The Nile tilapia, Oreochromis niloticus (Linnaeus, 1758), is one of the most widespread and important species in tropical freshwater (Oso et al., 2006; Teferi et al., 2000). Oreochromis niloticus can be found in most types of freshwater habitats, such as rivers, streams, lakes, reservoirs and ponds (Golubtsov et al., 2002). The species prefer water temperatures between 16°C and 29°C (Kavembe et al., 2016; Nyakuni, 2009). In Ethiopia, it is widely distributed in the lakes, rivers, reservoirs and swamps with a significant economic and ecological contribution (Golubtsov et al., 2002; Temesgen, 2017). However, some economically driven developments in and around the lakes continue to exert considerable pressure on saline lake fish populations (Gebremariam, 2002; Kavembe et al., 2016; Reaugh-Flower, 2011). The best example of this is Lake Abijata, in which the lake was full of O. niloticus (Reaugh-Flower, 2011). However, Abdi (1993) noted the disappearance of O. niloticus from Lake Abijata after the establishment of the soda ash factory. At the same time a number of piscivorous birds such as the Great White Pelican (Pelecanus onocrotalus roseus) and cormorant have been migrating to adjacent lakes.
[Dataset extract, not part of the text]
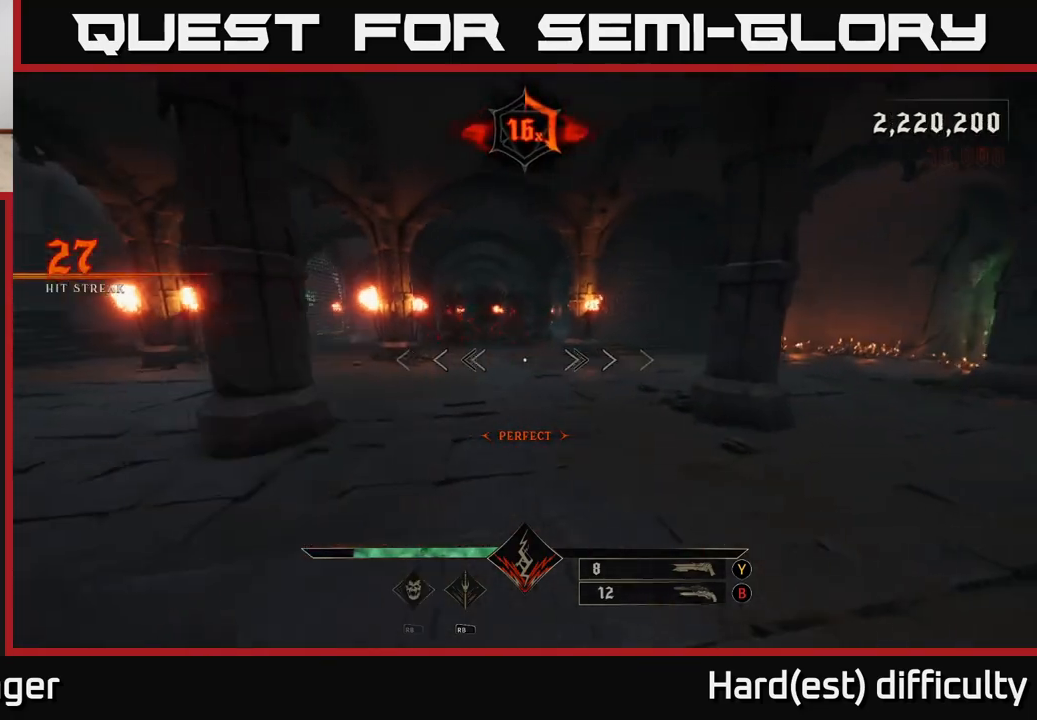
{"buttons": [], "left_stick": "up-left", "right_stick": "center", "events": [[100, "B", "up"], [100, "left_stick", "up"], [183, "left_stick", "up-left"], [250, "right_stick", "up-left"], [367, "left_stick", "up"], [383, "R2", "down"], [383, "right_stick", "center"], [467, "R2", "up"], [500, "left_stick", "up-left"]]}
Several authors have studied the food and feeding habits of O. niloticus in different Ethiopian water bodies (Assefa & Getahun, 2015; Engdaw et al., 2013; Teferi et al., 2000). These studies mainly focused on freshwater O. niloticus. Research on the Soda Lake of fish species is limited only to the description of diversity (Getahun, 2001). The fish fauna of Lake Shala was reported by Golubtsov et al. (2002) and Klemperer & Cash (2007); the latter reported only Aplocheilichthys which was retrieved after seismic detonations in the lake. There was no report of tilapia or other fish in the lake, and it was presumed that tilapia had disappeared due to osmotic stress and other factors from the lake. It was a surprise for this study to ‘locate’ a tilapia stock from the southern river mouth of the freshwater Gidu River. Therefore, this study was carried out to investigate the diet composition and feeding habits of Oreochromis niloticus inhabited Shala Lake, as part of a general study on the biology and ecology of the fish.
Materials and Methods
Lake Shala lies between 7 °24’-7 °33’N and 38 °23’-38 °39’E at altitudes of approximately 1,558 m within the Abijata-Shala Lakes National Park (Fig. 1). The lake is a volcano-tectonic lake (Le Turdu et al., 1999), deep (max. 266 m) and large (329 km2), with a vast catchment area (3,920 km2) (Baxter, 2002; Von Damm & Edmond, 1984). The lake region is characterized by a high evaporation rate that exceeds the mean annual rainfall (Ayenew & Legesse, 2007). Climate of the Ziway–Shala region is mainly characterized by alternating wet and dry seasons following the annual movements of the Intertropical Convergence Zone (ITCZ) (Von Damm & Edmond, 1984), the dry seasons from October to February and rainy seasons March to September. The rainy season is characterized by a bimodal rainfall pattern, with a minor rainy period extending from March to May and the major rainy period from June to September.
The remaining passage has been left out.